The first African-American to rise to officer level in association with the United States Marine Corps was from Hamlet.
The fourth son of an AME Zion minister, Frederick Clinton “Fred” Branch was born May 31, 1922. His time in Hamlet was short before his family moved to Mamaroneck, New York. It was there where he graduated high school before returning to North Carolina, enrolling at Charlotte’s Johnson C. Smith University and joining the Kappa Alpha Psi fraternity.
Drafted into the Army in May of 1943, Branch reported to Fort Bragg before being selected for transfer into the Marine Corps. It should be noted that, not only had no African-Americans ever actively served in the Corps, but an official ban directly barred them from doing so. However, President Franklin D. Roosevelt had issued an executive order in June of 1941 to prohibit further racial discrimination by any government agency, thus “ostensibly” providing Branch with equal opportunity for assignments and advancement. Reality for him was a bit different.
Branch was moved around during his early years with the Corps. Initially sent to Montford Point outside of Camp Lejeune in Jacksonville, for basic training with other African-Americans, Branch assumed a de-facto leadership role with these “Montford Point Marines.” With his self-confidence bolstered by this experience, Branch executed an action that, at that time, was considered audacious for an African-American: he applied for Officer Candidate School.

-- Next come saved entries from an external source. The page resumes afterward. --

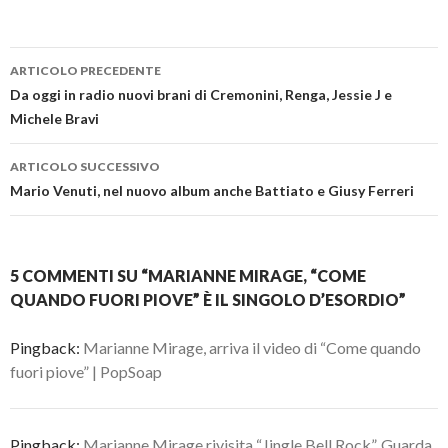
Navigazione
ARTICOLO PRECEDENTE
articolo
Da oggi in radio nuovi brani di Cremonini, Renga, Jessie J e
Michele Bravi
ARTICOLO SUCCESSIVO
Mario Venuti, nel nuovo album anche Battiato e Giusy Ferreri
5 COMMENTI SU “MARIANNE MIRAGE, “COME
QUANDO FUORI PIOVE” È IL SINGOLO D’ESORDIO”
Pingback:
Marianne Mirage, arriva il video di “Come quando
fuori piove” | PopSoap
Pingback:
Marianne Mirage rivisita “Jingle Bell Rock”. Guarda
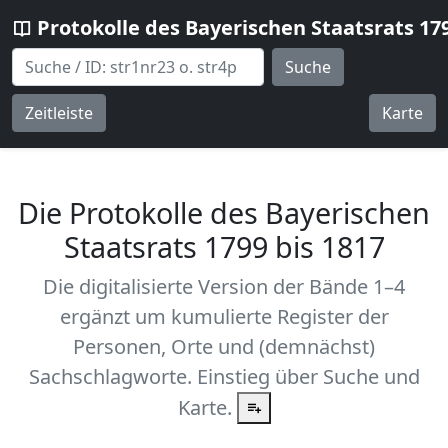
Protokolle des Bayerischen Staatsrats 17
Suche
Zeitleiste
Karte
Die Protokolle des Bayerischen
Staatsrats 1799 bis 1817
Die digitalisierte Version der Bände 1–4
ergänzt um kumulierte Register der
Personen, Orte und (demnächst)
Sachschlagworte. Einstieg über Suche und
Karte.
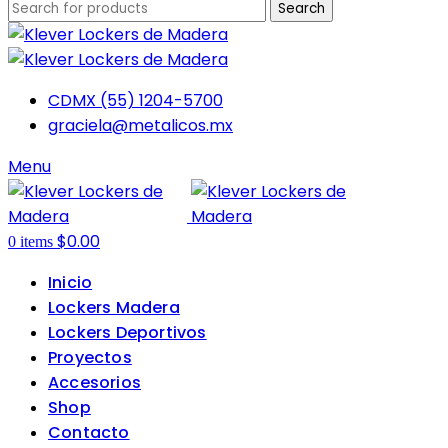
Search
CDMX (55) 1204-5700
graciela@metalicos.mx
Menu
$
0.00
0
items
Inicio
Lockers Madera
Lockers Deportivos
Proyectos
Accesorios
Shop
Contacto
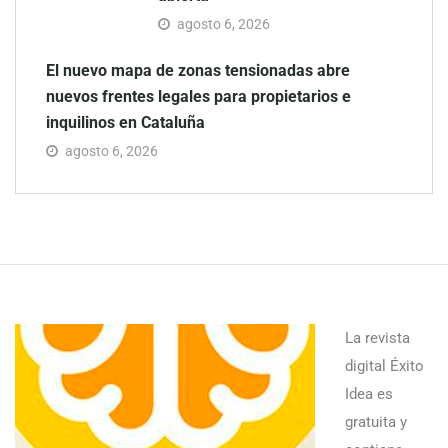
agosto 6, 2026
El nuevo mapa de zonas tensionadas abre
nuevos frentes legales para propietarios e
inquilinos en Cataluña
agosto 6, 2026
La revista
digital Éxito
Idea es
gratuita y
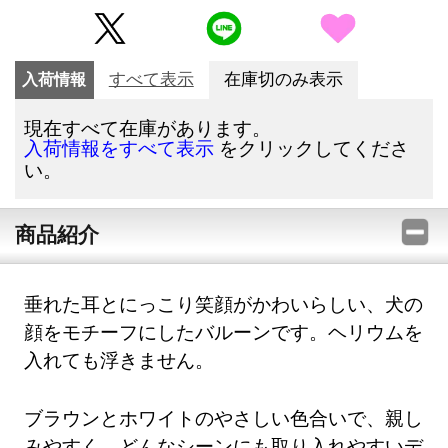
入荷情報
すべて表示
在庫切のみ表示
現在すべて在庫があります。
をクリックしてくださ
入荷情報をすべて表示
い。
商品紹介
垂れた耳とにっこり笑顔がかわいらしい、犬の
顔をモチーフにしたバルーンです。ヘリウムを
入れても浮きません。
ブラウンとホワイトのやさしい色合いで、親し
みやすく、どんなシーンにも取り入れやすいデ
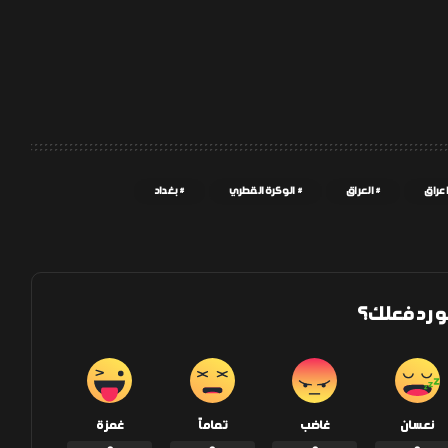
 عراق
العراق
الوكرة القطري
بغداد
و رد فعلك؟
نعسان
غاضب
تماماً
غمزة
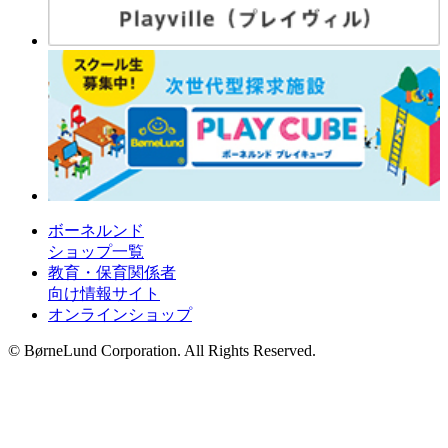
ボーネルンド
ショップ一覧
教育・保育関係者
向け情報サイト
オンラインショップ
© BørneLund Corporation. All Rights Reserved.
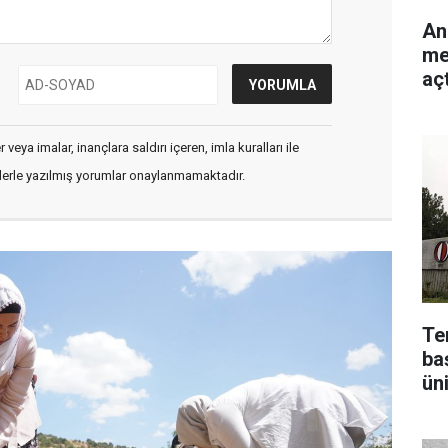
An
me
açt
veya imalar, inançlara saldırı içeren, imla kuralları ile
flerle yazılmış yorumlar onaylanmamaktadır.
Te
baş
ün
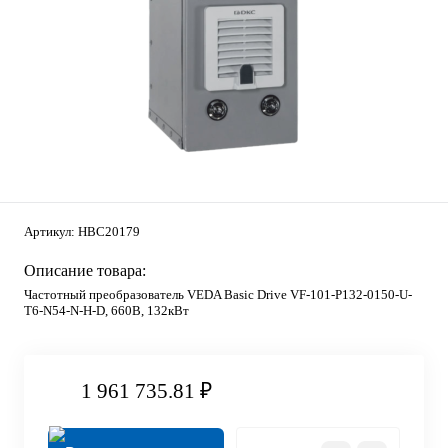
Артикул:
HBC20179
Описание товара:
Частотный преобразователь VEDA Basic Drive VF-101-P132-0150-U-
T6-N54-N-H-D, 660В, 132кВт
1 961 735.81 ₽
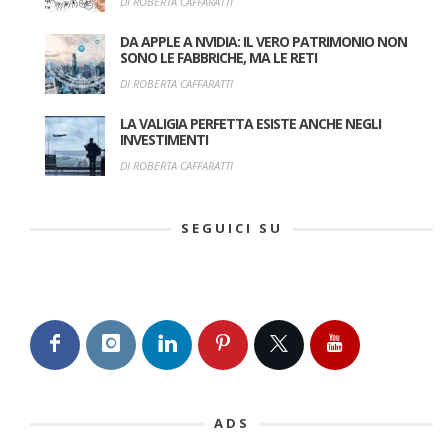
DI ROBERTA CAFFARATTI
DA APPLE A NVIDIA: IL VERO PATRIMONIO NON
SONO LE FABBRICHE, MA LE RETI
DI ROBERTA CAFFARATTI
LA VALIGIA PERFETTA ESISTE ANCHE NEGLI
INVESTIMENTI
DI ROBERTA CAFFARATTI
SEGUICI SU
ADS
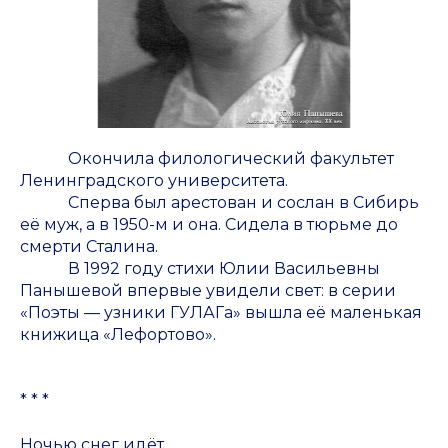
Окончила филологический факультет
Ленинградского университета.
Сперва был арестован и сослан в Сибирь
её муж, а в 1950-м и она. Сидела в тюрьме до
смерти Сталина.
В 1992 году стихи Юлии Васильевны
Панышевой впервые увидели свет: в серии
«Поэты — узники ГУЛАГа» вышла её маленькая
книжица «Лефортово».
* * *
Ночью снег идёт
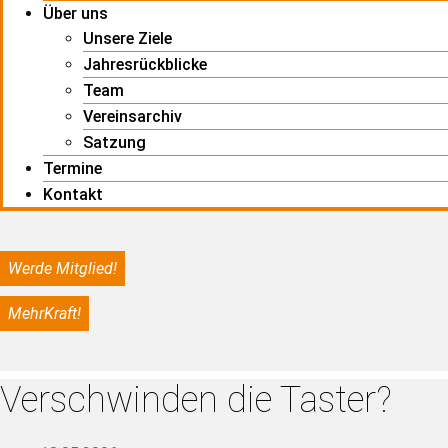
Über uns
Unsere Ziele
Jahresrückblicke
Team
Vereinsarchiv
Satzung
Termine
Kontakt
Werde Mitglied!
MehrKraft!
Verschwinden die Taster?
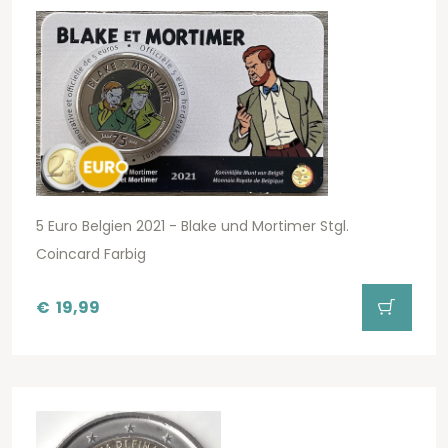
5 Euro Belgien 2021 - Blake und Mortimer Stgl.
Coincard Farbig
€
19,99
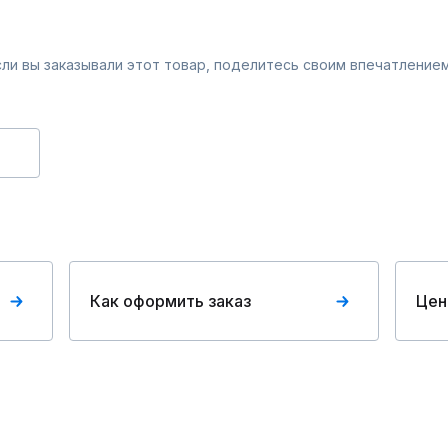
Если вы заказывали этот товар, поделитесь своим впечатлением
Как оформить заказ
Цен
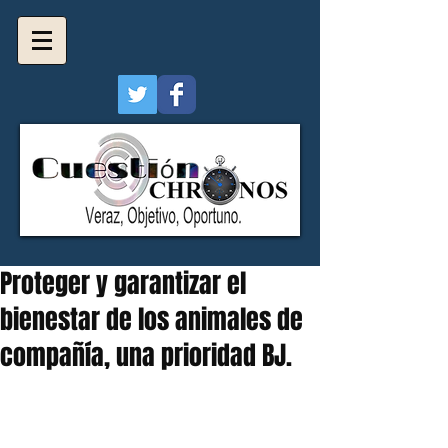
Proteger y garantizar el
bienestar de los animales de
compañía, una prioridad BJ.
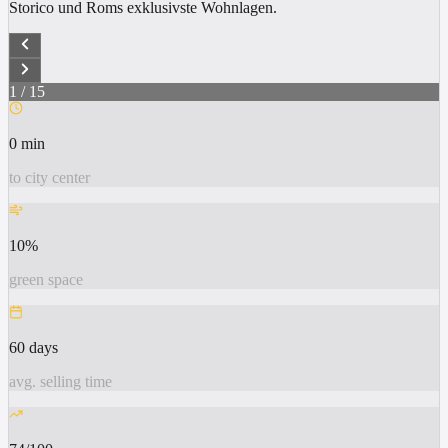
Storico und Roms exklusivste Wohnlagen.
1
/
15
0 min
to city center
10%
green space
60 days
avg. selling time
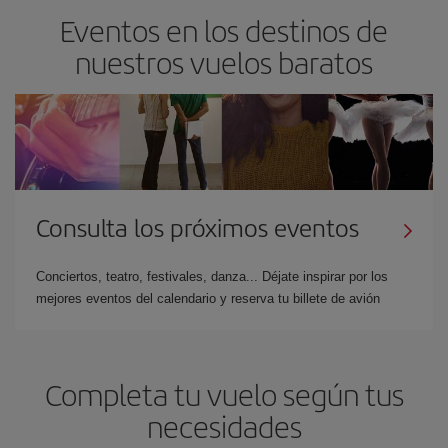
Eventos en los destinos de
nuestros vuelos baratos
Consulta los próximos eventos
Conciertos, teatro, festivales, danza... Déjate inspirar por los
mejores eventos del calendario y reserva tu billete de avión
Completa tu vuelo según tus
necesidades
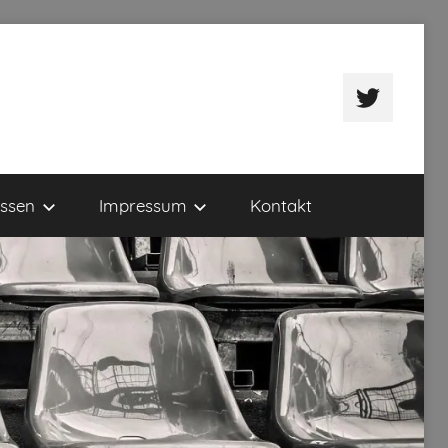
Twitter
ssen
Impressum
Kontakt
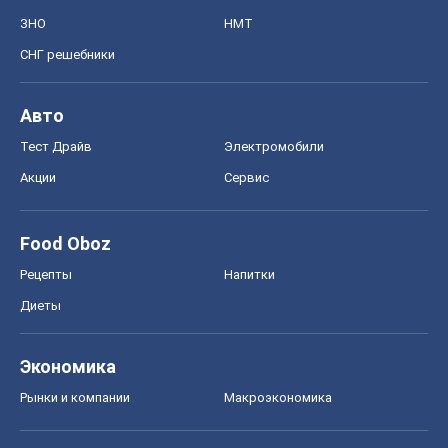
ЗНО
НМТ
СНГ решебники
Авто
Тест Драйв
Электромобили
Акции
Сервис
Food Oboz
Рецепты
Напитки
Диеты
Экономика
Рынки и компании
Mакроэкономика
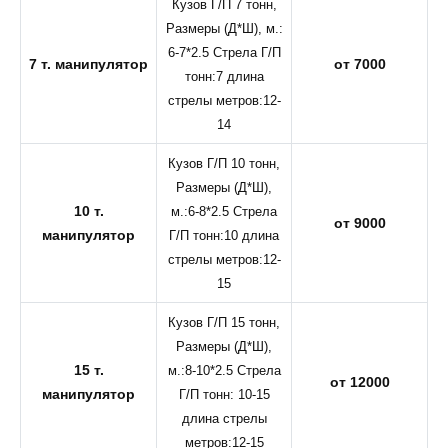
Кузов Г/П 7 тонн,
Размеры (Д*Ш), м.:
6-7*2.5 Стрела Г/П
7 т. манипулятор
от 7000
тонн:7 длина
стрелы метров:12-
14
Кузов Г/П 10 тонн,
Размеры (Д*Ш),
10 т.
м.:6-8*2.5 Стрела
от 9000
манипулятор
Г/П тонн:10 длина
стрелы метров:12-
15
Кузов Г/П 15 тонн,
Размеры (Д*Ш),
15 т.
м.:8-10*2.5 Стрела
от 12000
манипулятор
Г/П тонн: 10-15
длина стрелы
метров:12-15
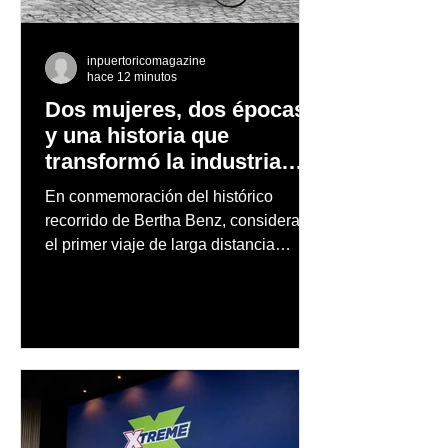
el Caribe y
Latinoamérica 
recibir 2026
inpuertoricomagazine
hace 12 minutos
Dos mujeres, dos épocas
y una historia que
transformó la industria
automotriz
En conmemoración del histórico
recorrido de Bertha Benz, considerado
el primer viaje de larga distancia
realizado por una mujer en automóvil,
Mercedes-Benz reconoce también la
trayectoria de Carmen Delia González
Rosa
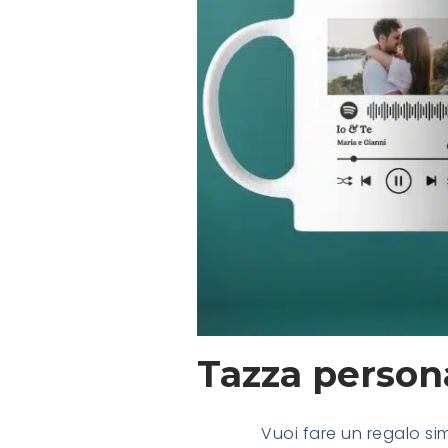
Tazza person
Vuoi fare un regalo si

As expected, he was not only denied acceptance, but was transferred to an outlying supply unit in the Pacific. But it was here that his commanding officer took note of his dedication and diligent work ethic, subsequently pushing for and ultimately facilitating Branch’s acceptance into OCS.
Branch’s otherwise successful matriculation into officer training was most likely an ordeal in and of itself. He enrolled in the Navy V-12 program at Purdue University, only to find that he was the lone African-American in a class of 250. While persevering through the “usual” trials and tribulations to which a black man in an otherwise all-white group of the 1940s was subjected, Branch earned commendations and graduated as a Dean’s List honoree. He was commissioned as a second lieutenant on Nov. 10 of 1945, just 30 months after his induction into the service.
Branch’s military career spanned 13 years. Post-World War II downsizing of the armed forces led to Branch’s departure from the Corps, but the “police action” in Korea precipitated his return. He was given command of an anti-aircraft training platoon at Camp Pendleton, California, again being discharged in 1952. Returning to the Marine Corps Reserve, Branch progressed to the rank of captain before ultimately retiring in 1955, reportedly due to continued disillusionment and covert discrimination.
Branch embarked upon a second career as a teacher. Having received a bachelor’s degree in physics from Temple University in 1947, he returned to Philadelphia and began teaching science at Dobbins High School, remaining in this position until his retirement in 1988.
Captain Branch was the recipient of numerous honors. In 1995, on the 50th anniversary of his commissioning as an officer, he was recognized by a resolution by the U.S. Senate. Two years later, Branch’s pioneering role in the integration of the Corps was recognized by the dedication of a training building at the Marine Officer Candidate School in Quantico, Virginia. Another Senate resolution was issued posthumously on April 25, 2005, “to commemorate the life, achievements, and contributions of Frederick C. Branch.” Sponsored by North Carolina Sens. Elizabeth Dole and Richard Burr, Resolution 116 was passed only 15 days after Branch’s death on April 10.
Another posthumous honor for Branch was the establishment of the Frederick C. Branch Leadership Scholarship. Created by the Marine Corps Recruiting Command in 2006 for the Naval Reserve Officers Training Corps, the scholarship is for students attending or having been accepted into any one of 17 historically black colleges and universities that have NROTC programs on campus. Each participating school is allotted two scholarships for four years, one for three years, and one for two years, for a total of 68 annually. Just as was true for Branch in 1945, NROTC graduates are commissioned as second lieutenants in the Marine Corps.
As noted, Branch died on April 10, 2005, seven weeks shy of his 83rd birthday. He was buried with honors at the USMC National Cemetery at Quantico, Virginia.
*NOTE: It was not until 1948 that John E. Rudder would become the first African-American officer in the “regular” USMC.